■ **THE INPUT**:

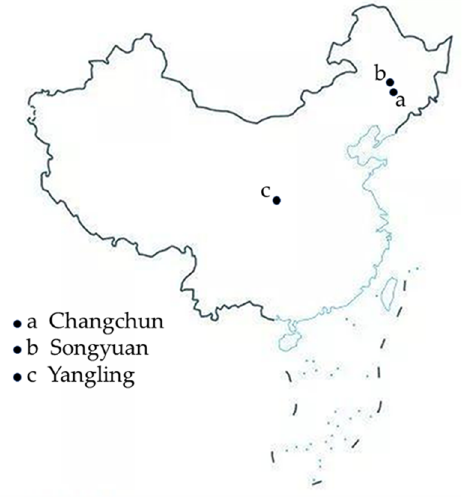
Figure 5. Location of field decomposition tests.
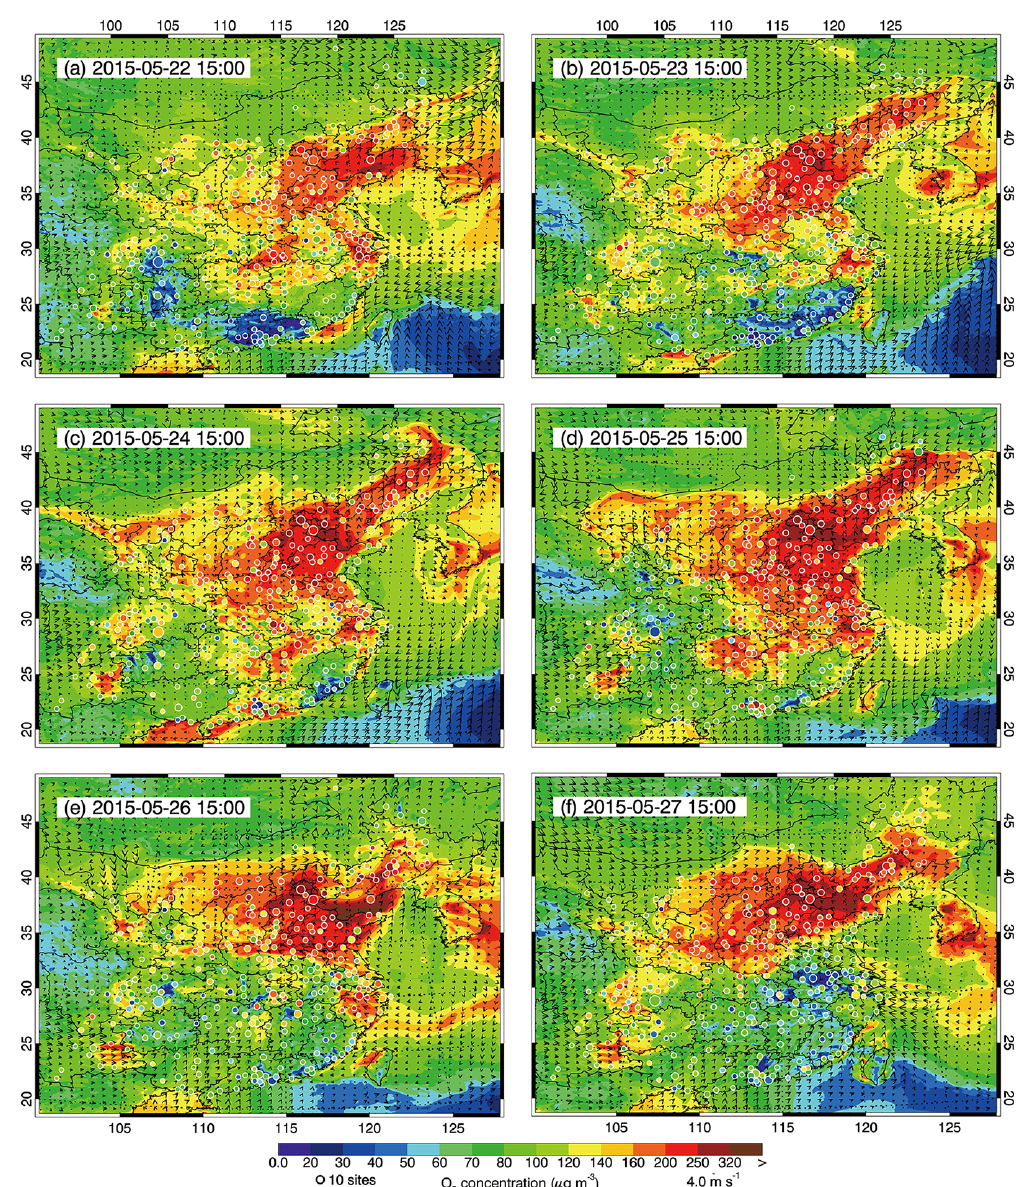
Figure 6. Pattern comparison of simulated versus observed near-surface O 3 at 15:00BJT from 22 to 27 May 2015. Colored circles: O 3 observations; color contour: O 3 simulations; black arrows: simulated surface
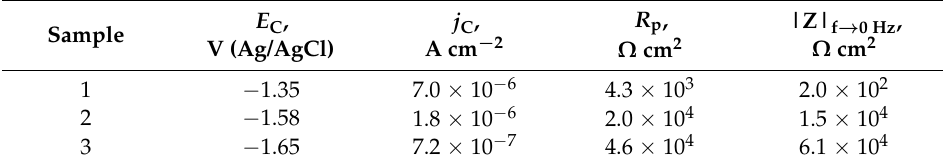
Figure 11. Potentiodynamic polarization curves obtained in 0.9% NaCl for: 1—bare Mg alloy; 2—CaP coated Mg (350 V, 10 min); 3—CaP coated Mg (450 V, 10 min). Table 1. Electrochemical parameters of the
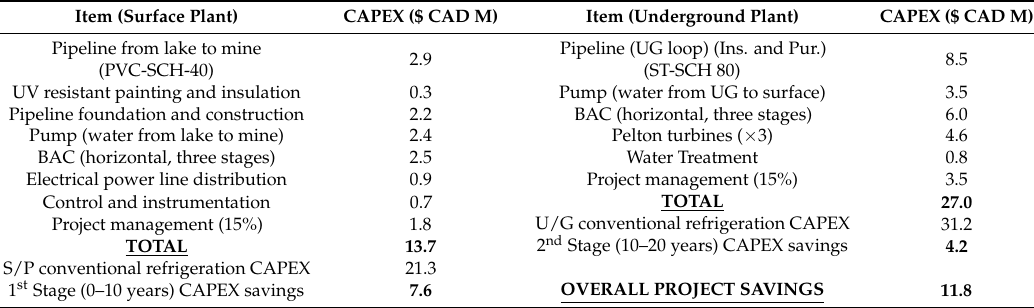
Table 7. Deep lake cooling plant cost estimation (CAPEX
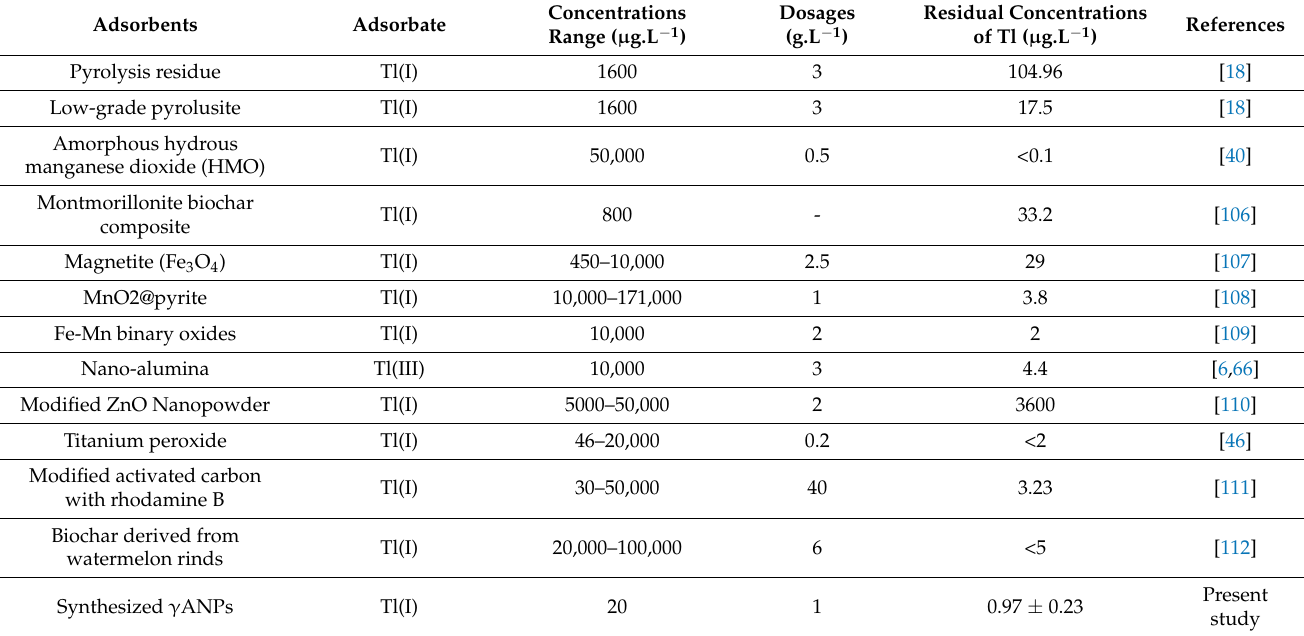
Table 3. Comparison of the present results with those reported in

■ **WORK INSTRUCTION**: Repeat each line above exactly as it reads, omitting any pictures.

■ **RESPONSE**:
Figure 5. Location of field decomposition tests.
Figure 6. Pattern comparison of simulated versus observed near-surface O 3 at 15:00BJT from 22 to 27 May 2015. Colored circles: O 3 observations; color contour: O 3 simulations; black arrows: simulated surface
Figure 11. Potentiodynamic polarization curves obtained in 0.9% NaCl for: 1—bare Mg alloy; 2—CaP coated Mg (350 V, 10 min); 3—CaP coated Mg (450 V, 10 min). Table 1. Electrochemical parameters of the
Table 7. Deep lake cooling plant cost estimation (CAPEX
Table 3. Comparison of the present results with those reported in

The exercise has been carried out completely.